Welcome to the club!

  1. I usually use what I consider a ‘college based’ curriculum. What I mean is I teach the programming one day, next I do paired-programming. In my higher classes I usually do ‘flipped’ where the students study at home, then we actually go over the code in class. I show them how I did it, they show me how they did.
  2. I definitely give HW, and a decent amount of it. They have plenty of time to work on it in class, so not sure how much it is ‘home’-work. They have large projects at least twice a year and those definitely take some home time.
  3. Yes it is. And it is in the real world too. That is why you need to be careful in what you assign and the specifics more than anything. Yes, someone is going to grab Hello World, but sometimes that actually teaches them something. Change the specifics, it needs to say Hello Mr. /u/turtlesteele or something like that. Really they can use anything they want, but they have to realize when it comes down to test time, they won’t have the time to go grab someone else’s code and customize it.
  4. For first years I have a ‘Space Shuttle’ program they do first semester. This employs inputs, if/then, elifs, loops, and a few other things. It also is a little bit of fun, and students almost always add their own things (cheat codes or extra planets). Second semester they choose their own program, usually a game but I have had a program for buying movie tickets and a realtor project as well. They have to give a presentation on what their plan is before they jump in head first, they usually have 4-6 weeks to work on it. They have to turn in parts as they work on it.
  5. 40 minute classes as well. For first years you just got to get them to friggin get logged in and bring up whatever IDE you are using. It sounds easy, but it takes awhile for them to get on top of that.
  6. Nope, in my practicum classes I have programmers sometimes do video conferences but not first year.
  7. Mine are always projects, sometimes just little problems. I never do ‘questions’, I try and focus real world. As for grading, the main is does it work. Does it have Syntax, Run Time, or Semantic errors? Does the code look right, or just bloated? Licensing comes in later on.

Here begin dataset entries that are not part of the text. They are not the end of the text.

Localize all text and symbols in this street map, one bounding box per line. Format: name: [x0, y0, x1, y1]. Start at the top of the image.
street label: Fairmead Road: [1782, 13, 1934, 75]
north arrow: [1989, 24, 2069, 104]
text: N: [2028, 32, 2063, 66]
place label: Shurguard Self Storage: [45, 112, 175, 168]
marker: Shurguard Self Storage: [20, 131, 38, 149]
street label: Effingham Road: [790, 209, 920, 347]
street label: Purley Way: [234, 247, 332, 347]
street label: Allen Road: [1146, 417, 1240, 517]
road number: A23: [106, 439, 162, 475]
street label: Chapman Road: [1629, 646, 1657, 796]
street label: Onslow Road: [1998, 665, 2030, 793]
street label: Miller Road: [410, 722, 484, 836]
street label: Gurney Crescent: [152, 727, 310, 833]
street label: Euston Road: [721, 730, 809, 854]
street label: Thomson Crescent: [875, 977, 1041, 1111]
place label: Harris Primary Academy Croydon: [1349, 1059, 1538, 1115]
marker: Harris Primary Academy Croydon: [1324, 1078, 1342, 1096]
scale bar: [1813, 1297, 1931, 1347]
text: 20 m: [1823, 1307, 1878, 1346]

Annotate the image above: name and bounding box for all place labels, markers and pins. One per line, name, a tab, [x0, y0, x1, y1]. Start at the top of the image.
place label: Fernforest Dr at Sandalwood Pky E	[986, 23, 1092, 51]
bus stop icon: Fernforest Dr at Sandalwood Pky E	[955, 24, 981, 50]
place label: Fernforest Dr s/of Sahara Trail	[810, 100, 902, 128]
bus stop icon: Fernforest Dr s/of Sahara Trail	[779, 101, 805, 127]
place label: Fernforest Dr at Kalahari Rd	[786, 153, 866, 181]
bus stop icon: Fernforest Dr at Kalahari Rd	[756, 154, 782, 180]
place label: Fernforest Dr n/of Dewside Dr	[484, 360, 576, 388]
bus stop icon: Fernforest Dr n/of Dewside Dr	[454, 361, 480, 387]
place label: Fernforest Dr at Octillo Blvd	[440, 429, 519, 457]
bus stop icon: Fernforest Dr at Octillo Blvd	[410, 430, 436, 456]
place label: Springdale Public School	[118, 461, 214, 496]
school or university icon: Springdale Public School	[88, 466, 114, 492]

Here is my git, but dear god it is messy and I never have the time to clean it up. I only did Java one year, Python all others (my practicum we do some C+ and Unity, but that really is them). I think my Java Pokemon game is still there, it was kind of fun to make. Though my git is mostly Python programs, for first years they can be easily made into Java.

USE MOOC. It has EVERYTHING you will need for a Java class, it will even grade stuff for you!